Mumsnet has not checked the qualifications of anyone posting here. If you need help urgently or expert advice, please see our domestic violence webguide and/or relationships webguide. Many Mumsnetters experiencing domestic abuse have found this thread helpful: Listen up, everybody

Decided to bring up with DH about how our sexless marriage is making me feel

134 replies

LunchpackOfNotreDame · 08/09/2015 18:24

I brought it up in at a neutral time in a calm manner. Said how I'm feeling (upset and rejected and that I place a lot of emotional value on it so to me constantly being turned down and told no says to me he doesn't want to be with me)

He exploded. His reaction was to instantly tell me our marriage was over if I can't manage with it as is and that he isn't going to change.

I feel sick. I love him a lot and can't imagine spending my life with anyone else. But on the other hand I can't live my life without Sex and without physical affection. I don't know what to do.

We have talked and haven't split up. He's just hot headed. But how do we move on from here?

OP posts:
HelenaDove · 10/09/2015 19:43

AF NAILS IT Thanks

LunchpackOfNotreDame · 10/09/2015 19:44

Look. From my point of view it's nice to see both sides and see I have options

Right now I want to work on my marriage. Later down the line I may change my mind but right now that's where I'm at and if this marriage ends in divorce I want to know I've tried my hardest to make it work. It's the only way I'd be able to live with the decision.

OP posts:
AnyFucker · 10/09/2015 19:45

Of course you have options, nobody said you didn't. Good luck Lunch.

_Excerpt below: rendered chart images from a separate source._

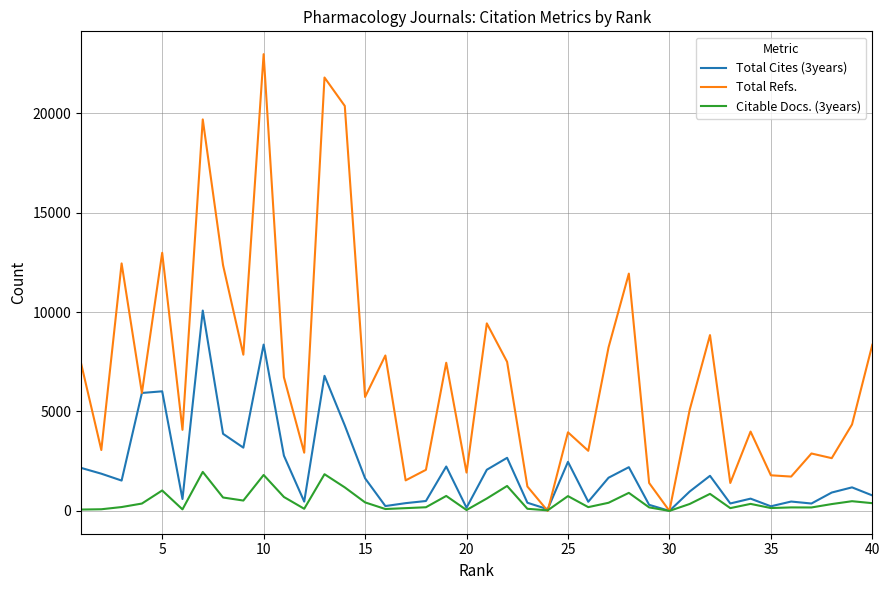

Which series has the largest total across all categories?

Total Refs.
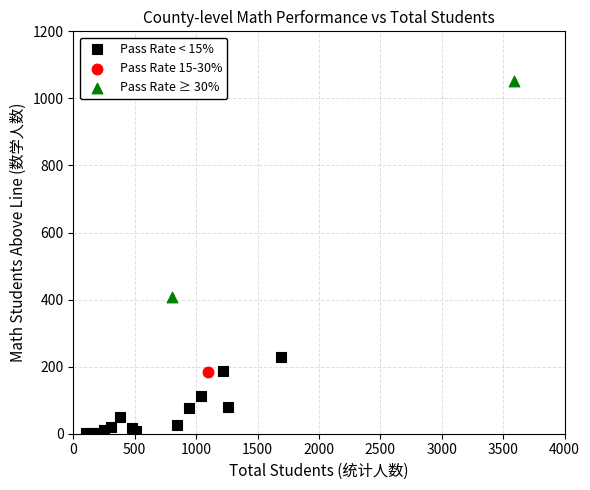

What are all the series names shown in the legend?

Pass Rate < 15%, Pass Rate 15-30%, Pass Rate ≥ 30%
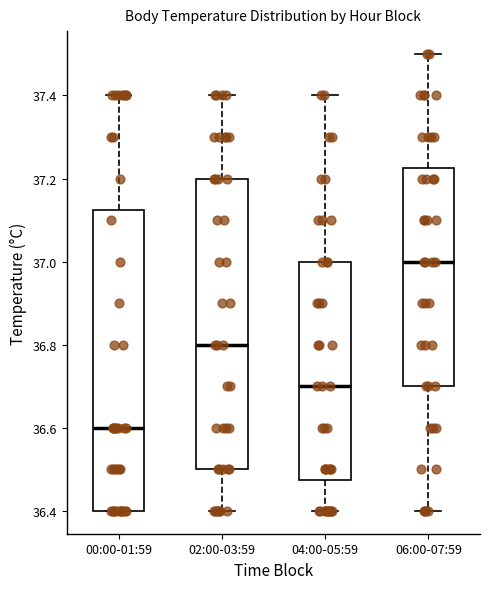

Which box has the highest median line?

06:00-07:59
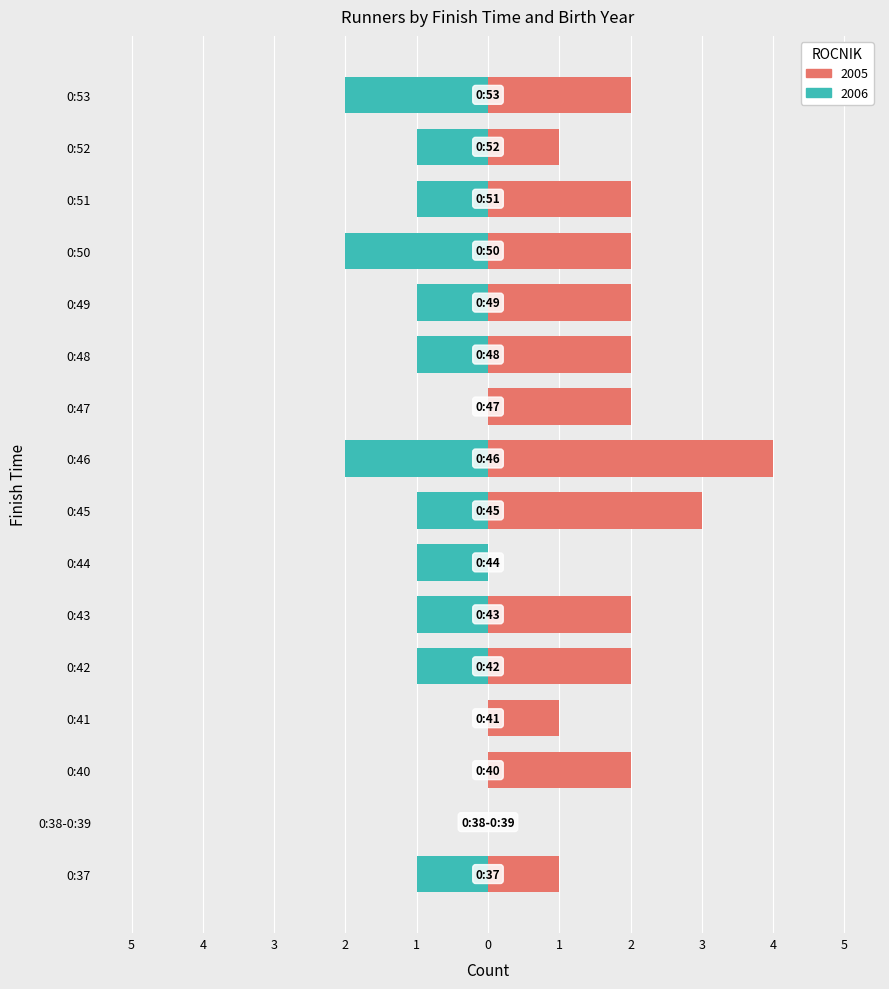

What position from the right is 0:46?

8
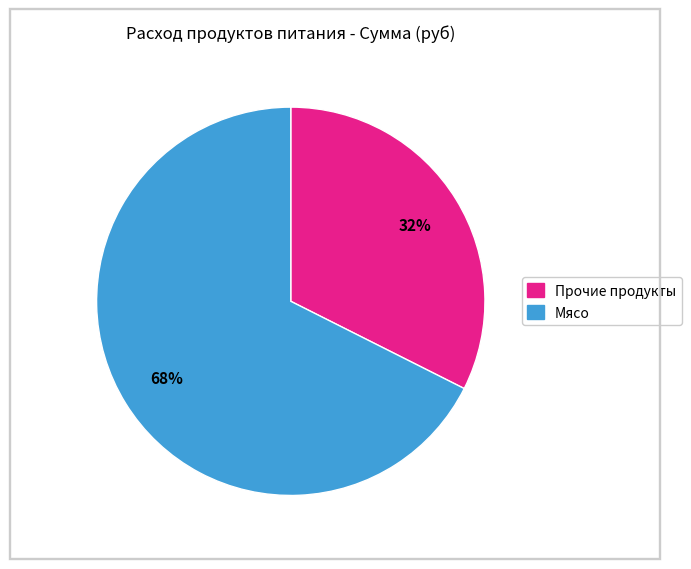

To the nearest percent, what is the average slice percentage?

50%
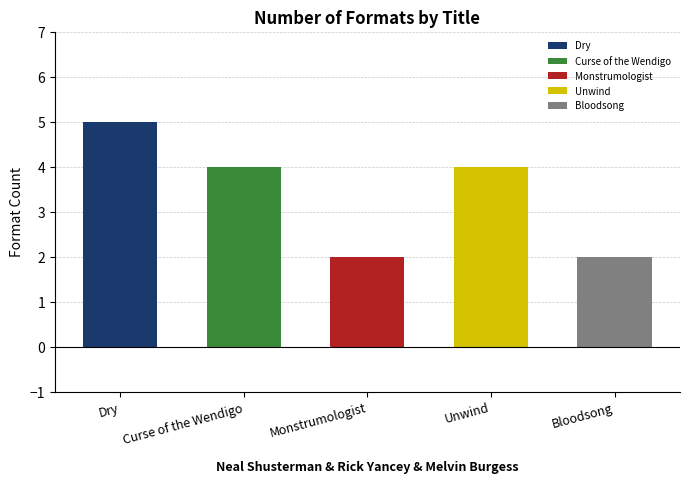

Reading left to right, extract all data points from this chart.

Neal Shusterman=5	Rick Yancey (Wendigo)=4	Rick Yancey (Monstrumologist)=2	Neal Shusterman (Unwind)=4	Melvin Burgess=2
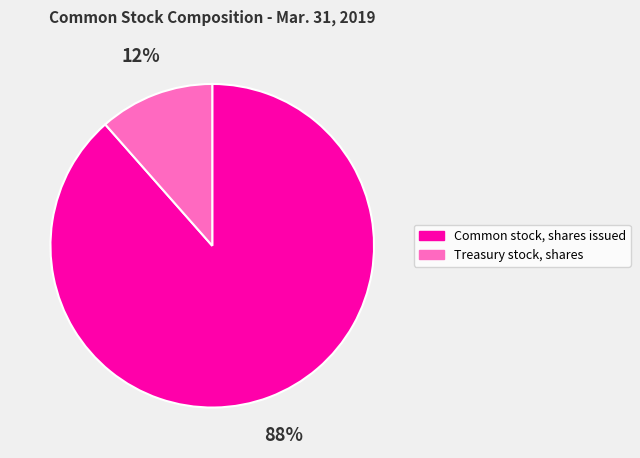

Is Common stock, shares issued the majority of the pie?

Yes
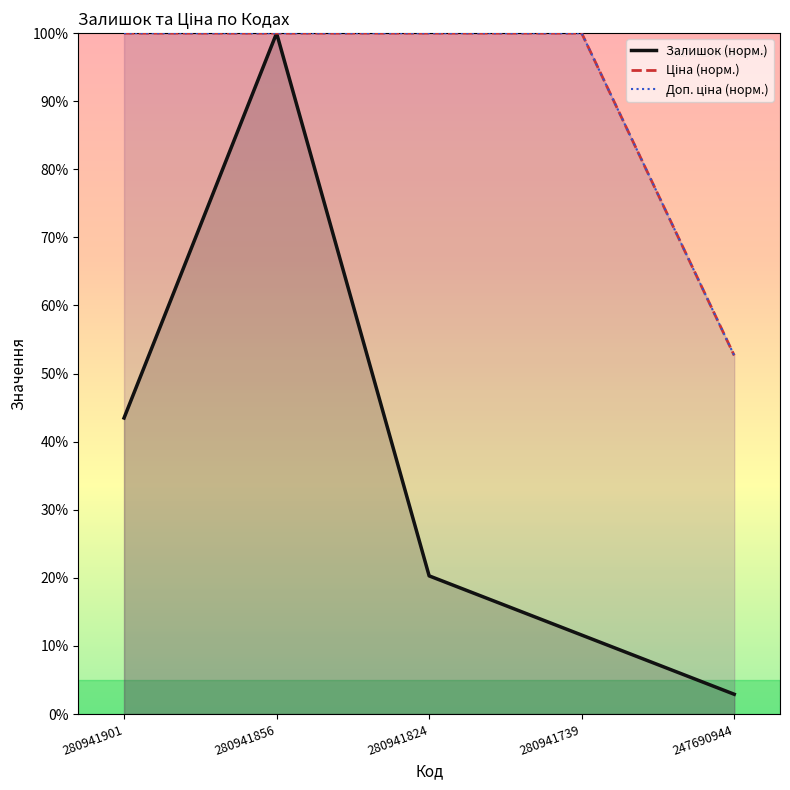

Rank the series at 280941856 from lowest to highest value.

Залишок, Ціна, Доп. ціна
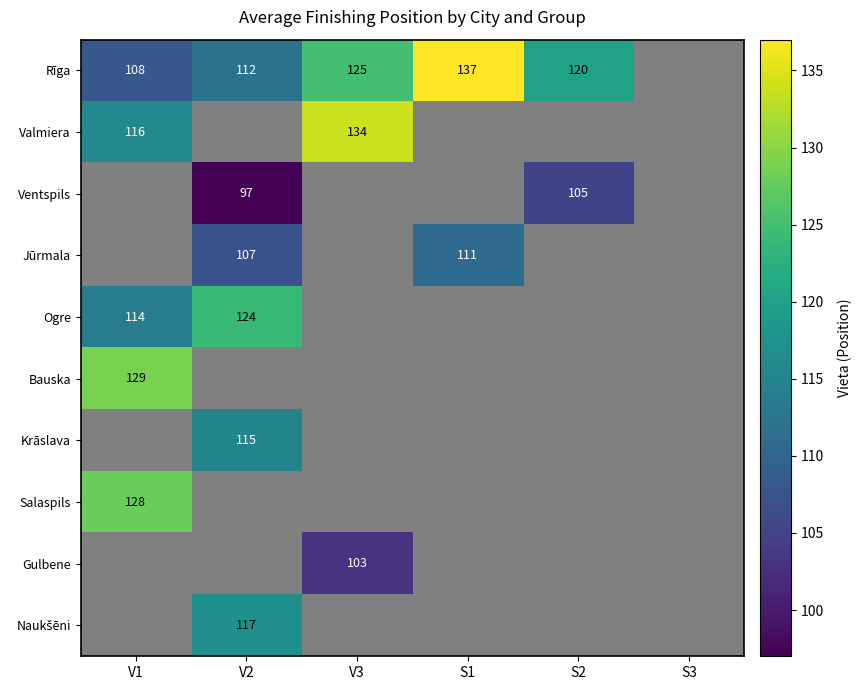

The Ogre series shows 197.6 at V2. True or false?

False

guineapigpie · 10/09/2015 19:48

If you want to be married to another grown up, you have to behave like a grown up yourself. All adults behave like toddlers sometimes. It doesn't help if the minute you behave like a toddler, your OH starts behaving that way, too. We have no idea how the OP's relationship works, whether her DH has always behaved like the toddler, or whether he has been supportive of her in the past. We just know about this one issue and the fact that they have been through a lot of difficult times together, with recurrent miscarriages and disabilities.

HelenaDove · 10/09/2015 19:48

Lunchpack you always have options including to work on things if you want to. Working on things means both parties doing so Good luck Thanks

AnyFucker · 10/09/2015 19:50

you can pipe down now, guinea

let the op have the last word on her own thread, fgs

guineapigpie · 10/09/2015 19:55

Sorry, Lunchpack - was typing as you posted. I hope you do manage to get your dh to open up to you.

guineapigpie · 10/09/2015 19:56

You can pipe down now, AnyFucker... fgs...

TendonQueen · 10/09/2015 20:49

Good luck Lunch. Take care of yourself.